- [HOW TO COMPLETE THIS TASK]: Repeat the text of every entry below word for word, and leave the pictures out of your answer.

[Saved entries]
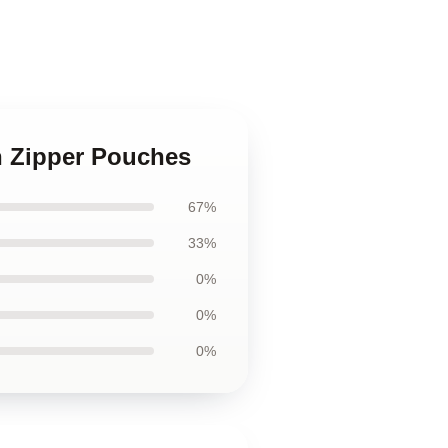
n Zipper Pouches
67%
33%
0%
0%
0%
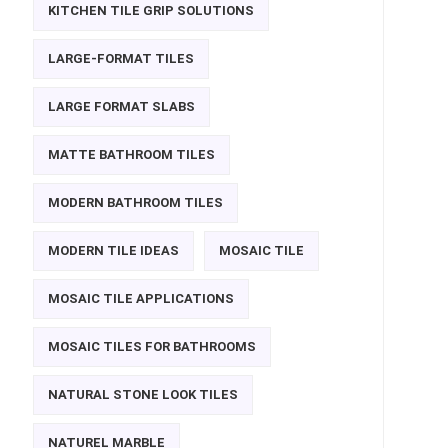
KITCHEN TILE GRIP SOLUTIONS
LARGE-FORMAT TILES
LARGE FORMAT SLABS
MATTE BATHROOM TILES
MODERN BATHROOM TILES
MODERN TILE IDEAS
MOSAIC TILE
MOSAIC TILE APPLICATIONS
MOSAIC TILES FOR BATHROOMS
NATURAL STONE LOOK TILES
NATUREL MARBLE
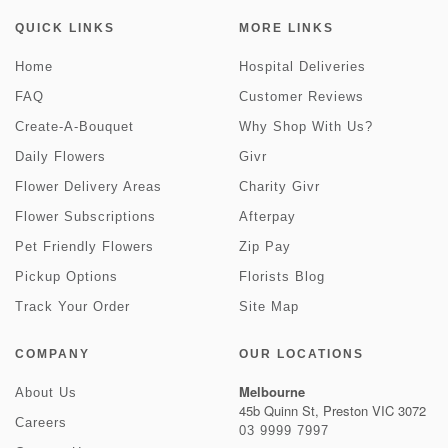
QUICK LINKS
MORE LINKS
Home
Hospital Deliveries
FAQ
Customer Reviews
Create-A-Bouquet
Why Shop With Us?
Daily Flowers
Givr
Flower Delivery Areas
Charity Givr
Flower Subscriptions
Afterpay
Pet Friendly Flowers
Zip Pay
Pickup Options
Florists Blog
Track Your Order
Site Map
COMPANY
OUR LOCATIONS
Melbourne
About Us
45b Quinn St, Preston VIC 3072
Careers
03 9999 7997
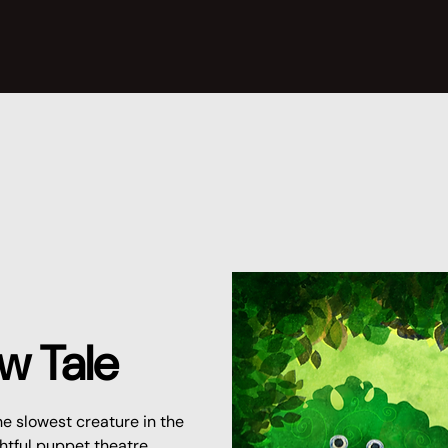
w Tale
he slowest creature in the
ightful puppet theatre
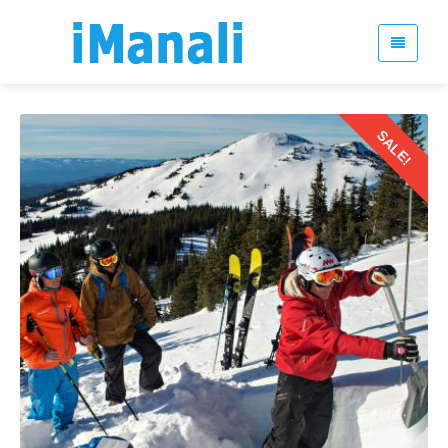
SALE!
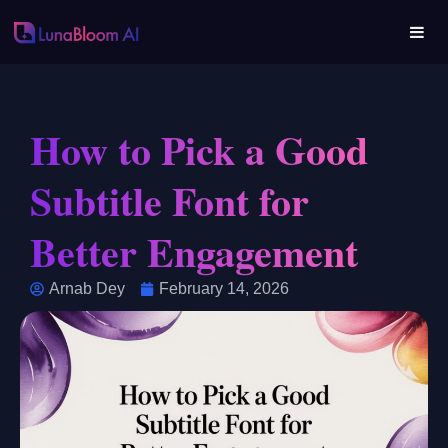
How to Pick a Good
Subtitle Font for
Better Engagement
Arnab Dey
February 14, 2026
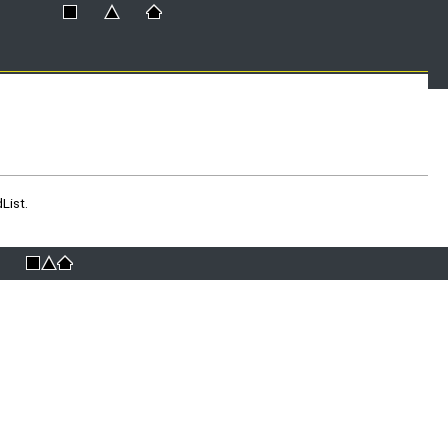
List.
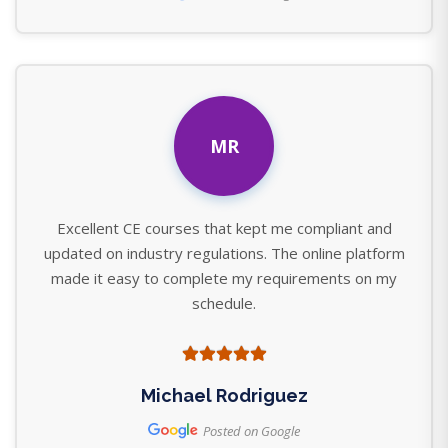
MR
Excellent CE courses that kept me compliant and
updated on industry regulations. The online platform
made it easy to complete my requirements on my
schedule.
Michael Rodriguez
Posted on Google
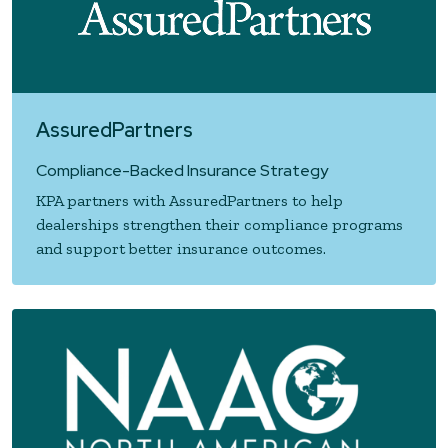
AssuredPartners
Compliance-Backed Insurance Strategy
KPA partners with AssuredPartners to help
dealerships strengthen their compliance programs
and support better insurance outcomes.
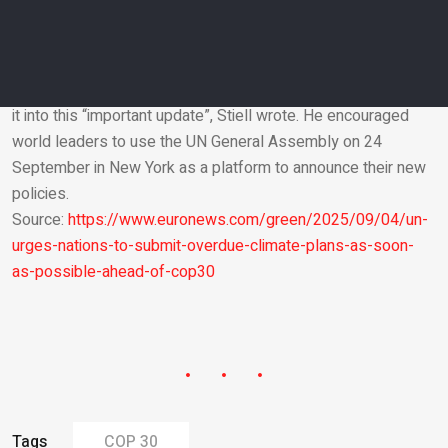
The UN Framework Convention on Climate Change is
supposed to conduct its new review of commitments in a
report that needs to be ready by COP30.
Plans that are submitted by the end of September will make
it into this “important update”, Stiell wrote. He encouraged
world leaders to use the UN General Assembly on 24
Email
September in New York as a platform to announce their new
policies.
Source:
https://www.euronews.com/green/2025/09/04/un-
urges-nations-to-submit-overdue-climate-plans-as-soon-
as-possible-ahead-of-cop30
Tags
COP 30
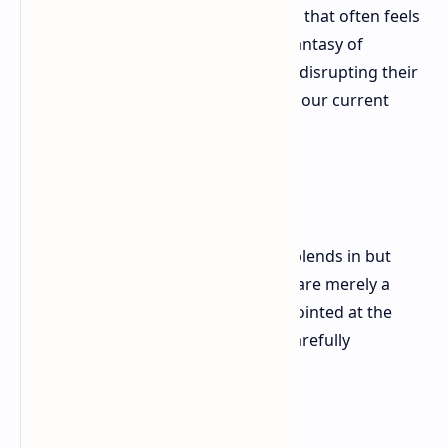
—offers a sense of control in a world that often feels
chaotic. But the game's underlying fantasy of
infiltrating the world of the elite and disrupting their
schemes holds a particular appeal in our current
climate.
Death and the Jet-Set
Agent 47 is a perpetual outsider. He blends in but
never belongs. The opulent settings are merely a
backdrop for his work. He's a tool, pointed at the
bourgeoisie, ready to disrupt their carefully
constructed world.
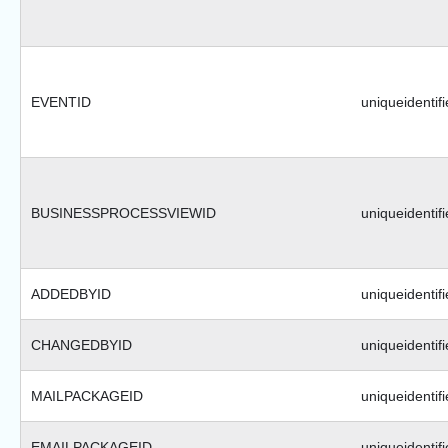
EVENTID
uniqueidentifi
BUSINESSPROCESSVIEWID
uniqueidentifi
ADDEDBYID
uniqueidentifi
CHANGEDBYID
uniqueidentifi
MAILPACKAGEID
uniqueidentifi
EMAILPACKAGEID
uniqueidentifi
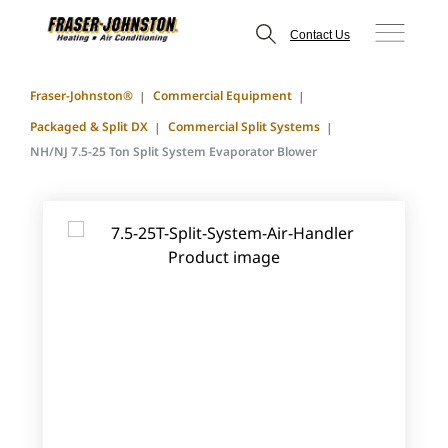
Contact Us
Fraser-Johnston®
Commercial Equipment
Packaged & Split DX
Commercial Split Systems
NH/NJ 7.5-25 Ton Split System Evaporator Blower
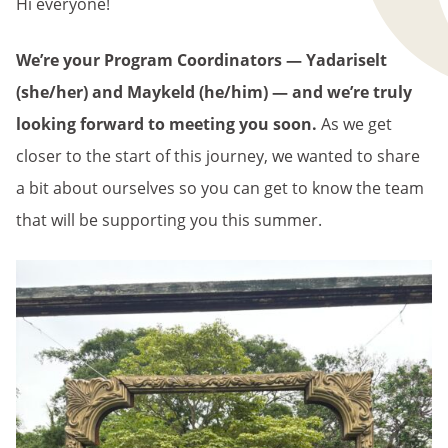
Hi everyone!
We’re your Program Coordinators — Yadariselt
(she/her) and Maykeld (he/him) — and we’re truly
looking forward to meeting you soon.
As we get
closer to the start of this journey, we wanted to share
a bit about ourselves so you can get to know the team
that will be supporting you this summer.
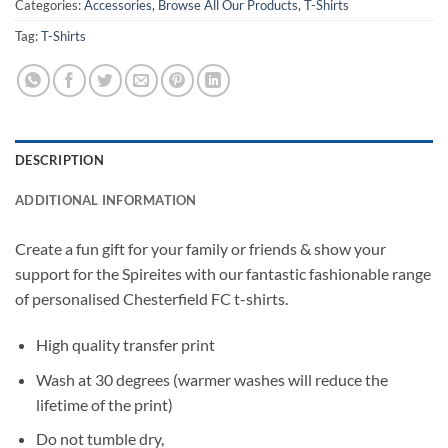
Categories:
Accessories
,
Browse All Our Products
,
T-Shirts
Tag:
T-Shirts
DESCRIPTION
ADDITIONAL INFORMATION
Create a fun gift for your family or friends & show your
support for the Spireites with our fantastic fashionable range
of personalised Chesterfield FC t-shirts.
High quality transfer print
Wash at 30 degrees (warmer washes will reduce the
lifetime of the print)
Do not tumble dry,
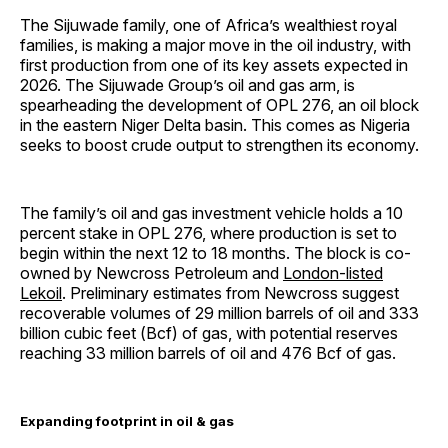
The Sijuwade family, one of Africa’s wealthiest royal
families, is making a major move in the oil industry, with
first production from one of its key assets expected in
2026. The Sijuwade Group’s oil and gas arm, is
spearheading the development of OPL 276, an oil block
in the eastern Niger Delta basin. This comes as Nigeria
seeks to boost crude output to strengthen its economy.
The family’s oil and gas investment vehicle holds a 10
percent stake in OPL 276, where production is set to
begin within the next 12 to 18 months. The block is co-
owned by Newcross Petroleum and
London-listed
Lekoil
. Preliminary estimates from Newcross suggest
recoverable volumes of 29 million barrels of oil and 333
billion cubic feet (Bcf) of gas, with potential reserves
reaching 33 million barrels of oil and 476 Bcf of gas.
Expanding footprint in oil & gas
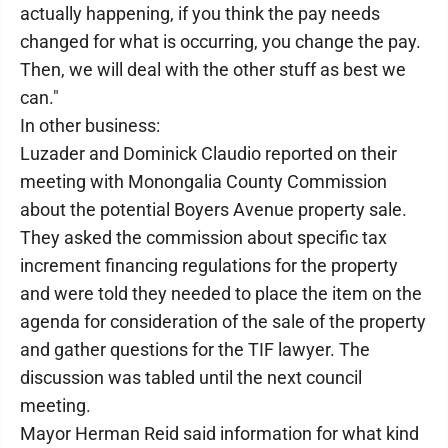
actually happening, if you think the pay needs
changed for what is occurring, you change the pay.
Then, we will deal with the other stuff as best we
can."
In other business:
Luzader and Dominick Claudio reported on their
meeting with Monongalia County Commission
about the potential Boyers Avenue property sale.
They asked the commission about specific tax
increment financing regulations for the property
and were told they needed to place the item on the
agenda for consideration of the sale of the property
and gather questions for the TIF lawyer. The
discussion was tabled until the next council
meeting.
Mayor Herman Reid said information for what kind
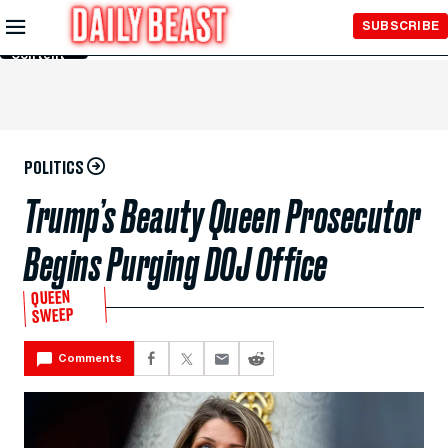
Skip to
SUBSCRIBE
Main
Content
POLITICS
Trump’s Beauty Queen Prosecutor
Begins Purging DOJ Office
QUEEN
SWEEP
Comments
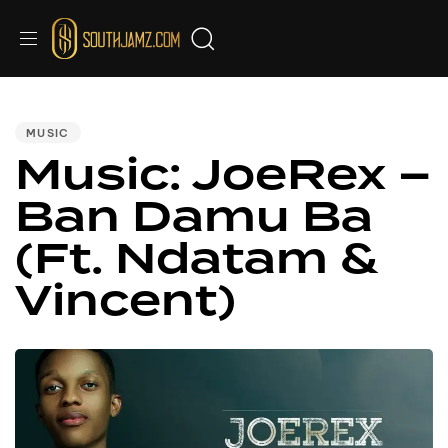
PUBLISHED
IN:
MUSIC
Music: JoeRex –
Ban Damu Ba
(Ft. Ndatam &
Vincent)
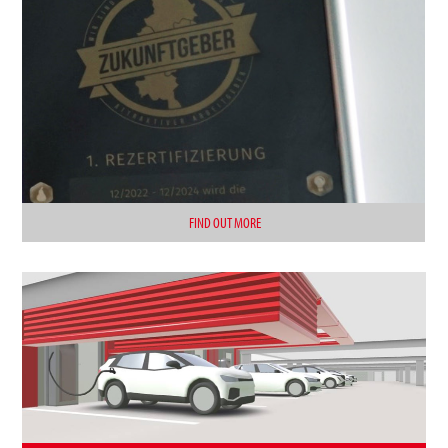
FIND OUT MORE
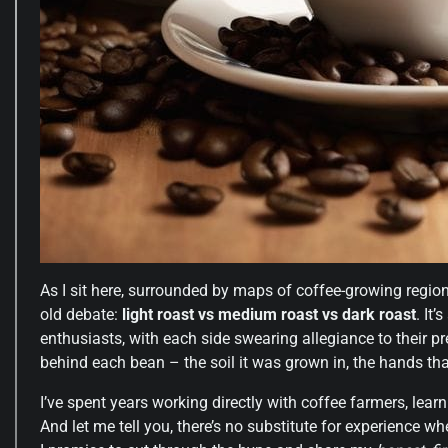
As I sit here, surrounded by maps of coffee-growing region
old debate:
light roast vs medium roast vs dark roast
. It
enthusiasts, with each side swearing allegiance to their pref
behind each bean – the soil it was grown in, the hands that
I’ve spent years working directly with coffee farmers, learn
And let me tell you, there’s no substitute for experience wh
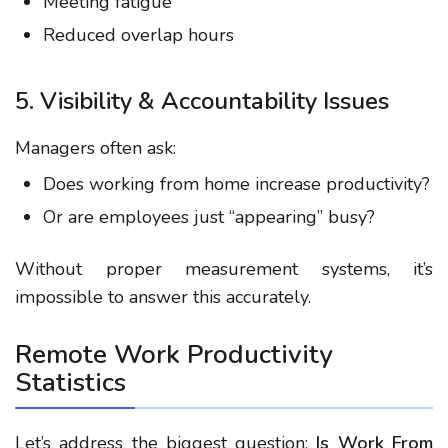
Meeting fatigue
Reduced overlap hours
5. Visibility & Accountability Issues
Managers often ask:
Does working from home increase productivity?
Or are employees just “appearing” busy?
Without proper measurement systems, it’s
impossible to answer this accurately.
Remote Work Productivity
Statistics
Let’s address the biggest question:
Is Work From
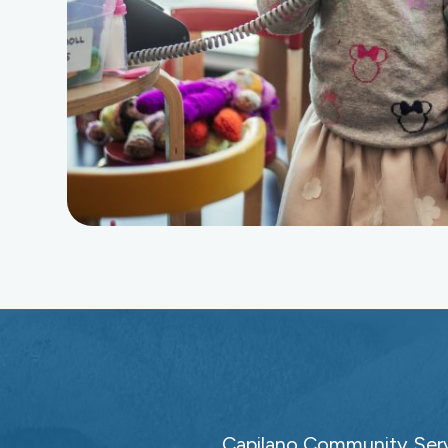
Capilano Community Servi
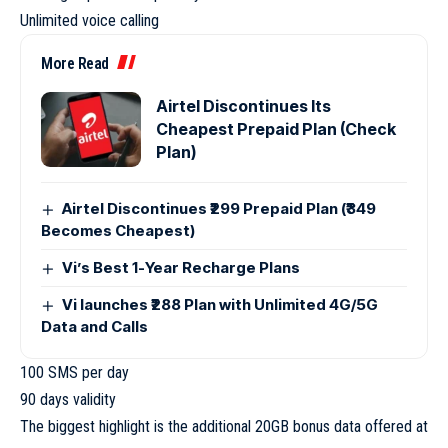
Unlimited voice calling
More Read
Airtel Discontinues Its
Cheapest Prepaid Plan (Check
Plan)
Airtel Discontinues ₹299 Prepaid Plan (₹349
Becomes Cheapest)
Vi’s Best 1-Year Recharge Plans
Vi launches ₹288 Plan with Unlimited 4G/5G
Data and Calls
100 SMS per day
90 days validity
The biggest highlight is the additional 20GB bonus data offered at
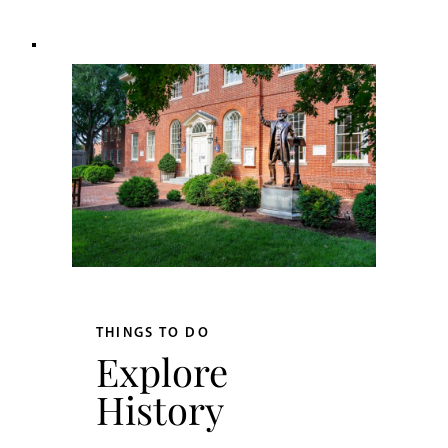
THINGS TO DO
Explore
History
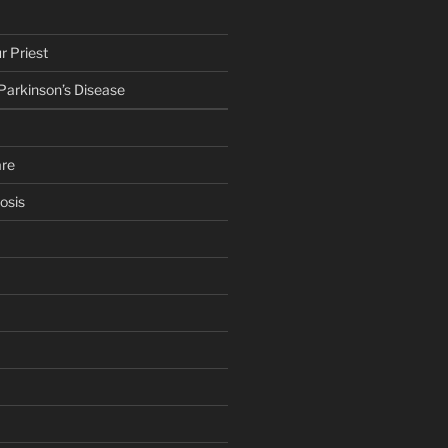
r Priest
 Parkinson’s Disease
are
osis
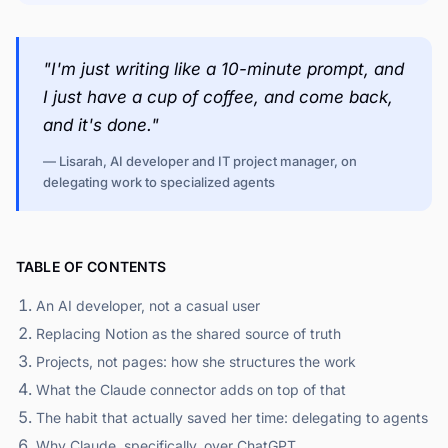
"I'm just writing like a 10-minute prompt, and
I just have a cup of coffee, and come back,
and it's done."
— Lisarah, AI developer and IT project manager, on
delegating work to specialized agents
TABLE OF CONTENTS
An AI developer, not a casual user
Replacing Notion as the shared source of truth
Projects, not pages: how she structures the work
What the Claude connector adds on top of that
The habit that actually saved her time: delegating to agents
Why Claude, specifically, over ChatGPT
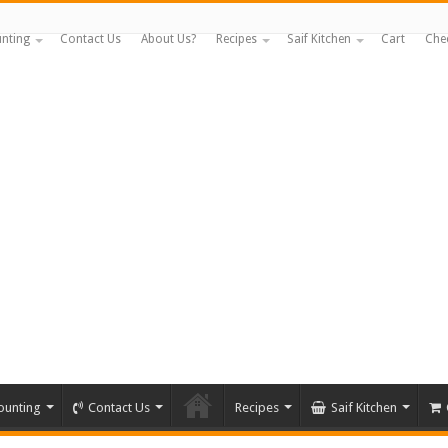
nting
Contact Us
About Us?
Recipes
Saif Kitchen
Cart
Che
ounting
Contact Us
Recipes
Saif Kitchen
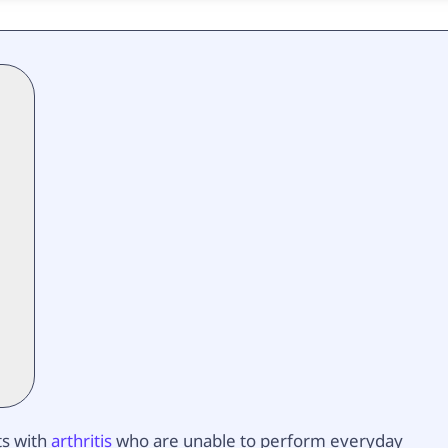
ts with
arthritis
who are unable to perform everyday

- [WRITTEN ANSWER]:
n Zipper Pouches
67%
33%
0%
0%
0%
KITCHEN TILE GRIP SOLUTIONS
LARGE-FORMAT TILES
LARGE FORMAT SLABS
MATTE BATHROOM TILES
MODERN BATHROOM TILES
MODERN TILE IDEAS
MOSAIC TILE
MOSAIC TILE APPLICATIONS
MOSAIC TILES FOR BATHROOMS
NATURAL STONE LOOK TILES
NATUREL MARBLE
QUICK LINKS
MORE LINKS
Home
Hospital Deliveries
FAQ
Customer Reviews
Create-A-Bouquet
Why Shop With Us?
Daily Flowers
Givr
Flower Delivery Areas
Charity Givr
Flower Subscriptions
Afterpay
Pet Friendly Flowers
Zip Pay
Pickup Options
Florists Blog
Track Your Order
Site Map
COMPANY
OUR LOCATIONS
Melbourne
About Us
45b Quinn St, Preston VIC 3072
Careers
03 9999 7997
w Tale
he slowest creature in the
ightful puppet theatre
SALE!
How to Pick a Good
Subtitle Font for
Better Engagement
Arnab Dey
February 14, 2026
List.
MR
Excellent CE courses that kept me compliant and
updated on industry regulations. The online platform
made it easy to complete my requirements on my
schedule.
Michael Rodriguez
Posted on Google
AssuredPartners
Compliance-Backed Insurance Strategy
KPA partners with AssuredPartners to help
dealerships strengthen their compliance programs
and support better insurance outcomes.
The UN Framework Convention on Climate Change is
supposed to conduct its new review of commitments in a
report that needs to be ready by COP30.
Plans that are submitted by the end of September will make
it into this “important update”, Stiell wrote. He encouraged
world leaders to use the UN General Assembly on 24
Email
September in New York as a platform to announce their new
policies.
Source:
https://www.euronews.com/green/2025/09/04/un-
urges-nations-to-submit-overdue-climate-plans-as-soon-
as-possible-ahead-of-cop30
Tags
COP 30
—offers a sense of control in a world that often feels
chaotic. But the game's underlying fantasy of
infiltrating the world of the elite and disrupting their
schemes holds a particular appeal in our current
climate.
Death and the Jet-Set
Agent 47 is a perpetual outsider. He blends in but
never belongs. The opulent settings are merely a
backdrop for his work. He's a tool, pointed at the
bourgeoisie, ready to disrupt their carefully
constructed world.
EVENTID
uniqueidentifi
BUSINESSPROCESSVIEWID
uniqueidentifi
ADDEDBYID
uniqueidentifi
CHANGEDBYID
uniqueidentifi
MAILPACKAGEID
uniqueidentifi
EMAILPACKAGEID
uniqueidentifi
Contact Us
Fraser-Johnston®
Commercial Equipment
Packaged & Split DX
Commercial Split Systems
NH/NJ 7.5-25 Ton Split System Evaporator Blower
Hi everyone!
We’re your Program Coordinators — Yadariselt
(she/her) and Maykeld (he/him) — and we’re truly
looking forward to meeting you soon.
As we get
closer to the start of this journey, we wanted to share
a bit about ourselves so you can get to know the team
that will be supporting you this summer.
Categories:
Accessories
,
Browse All Our Products
,
T-Shirts
Tag:
T-Shirts
DESCRIPTION
ADDITIONAL INFORMATION
Create a fun gift for your family or friends & show your
support for the Spireites with our fantastic fashionable range
of personalised Chesterfield FC t-shirts.
High quality transfer print
Wash at 30 degrees (warmer washes will reduce the
lifetime of the print)
Do not tumble dry,
The Sijuwade family, one of Africa’s wealthiest royal
families, is making a major move in the oil industry, with
first production from one of its key assets expected in
2026. The Sijuwade Group’s oil and gas arm, is
spearheading the development of OPL 276, an oil block
in the eastern Niger Delta basin. This comes as Nigeria
seeks to boost crude output to strengthen its economy.
The family’s oil and gas investment vehicle holds a 10
percent stake in OPL 276, where production is set to
begin within the next 12 to 18 months. The block is co-
owned by Newcross Petroleum and
London-listed
Lekoil
. Preliminary estimates from Newcross suggest
recoverable volumes of 29 million barrels of oil and 333
billion cubic feet (Bcf) of gas, with potential reserves
reaching 33 million barrels of oil and 476 Bcf of gas.
Expanding footprint in oil & gas
actually happening, if you think the pay needs
changed for what is occurring, you change the pay.
Then, we will deal with the other stuff as best we
can."
In other business:
Luzader and Dominick Claudio reported on their
meeting with Monongalia County Commission
about the potential Boyers Avenue property sale.
They asked the commission about specific tax
increment financing regulations for the property
and were told they needed to place the item on the
agenda for consideration of the sale of the property
and gather questions for the TIF lawyer. The
discussion was tabled until the next council
meeting.
Mayor Herman Reid said information for what kind
Skip to
SUBSCRIBE
Main
Content
POLITICS
Trump’s Beauty Queen Prosecutor
Begins Purging DOJ Office
QUEEN
SWEEP
Comments
PUBLISHED
IN:
MUSIC
Music: JoeRex –
Ban Damu Ba
(Ft. Ndatam &
Vincent)
FIND OUT MORE
As I sit here, surrounded by maps of coffee-growing region
old debate:
light roast vs medium roast vs dark roast
. It
enthusiasts, with each side swearing allegiance to their pref
behind each bean – the soil it was grown in, the hands that
I’ve spent years working directly with coffee farmers, learn
And let me tell you, there’s no substitute for experience wh
Meeting fatigue
Reduced overlap hours
5. Visibility & Accountability Issues
Managers often ask:
Does working from home increase productivity?
Or are employees just “appearing” busy?
Without proper measurement systems, it’s
impossible to answer this accurately.
Remote Work Productivity
Statistics
Let’s address the biggest question:
Is Work From
Capilano Community Servi
Unlimited voice calling
More Read
Airtel Discontinues Its
Cheapest Prepaid Plan (Check
Plan)
Airtel Discontinues ₹299 Prepaid Plan (₹349
Becomes Cheapest)
Vi’s Best 1-Year Recharge Plans
Vi launches ₹288 Plan with Unlimited 4G/5G
Data and Calls
100 SMS per day
90 days validity
The biggest highlight is the additional 20GB bonus data offered at
THINGS TO DO
Explore
History
r Priest
 Parkinson’s Disease
are
osis
"I'm just writing like a 10-minute prompt, and
I just have a cup of coffee, and come back,
and it's done."
— Lisarah, AI developer and IT project manager, on
delegating work to specialized agents
TABLE OF CONTENTS
An AI developer, not a casual user
Replacing Notion as the shared source of truth
Projects, not pages: how she structures the work
What the Claude connector adds on top of that
The habit that actually saved her time: delegating to agents
Why Claude, specifically, over ChatGPT
nting
Contact Us
About Us?
Recipes
Saif Kitchen
Cart
Che
ounting
Contact Us
Recipes
Saif Kitchen
ts with
arthritis
who are unable to perform everyday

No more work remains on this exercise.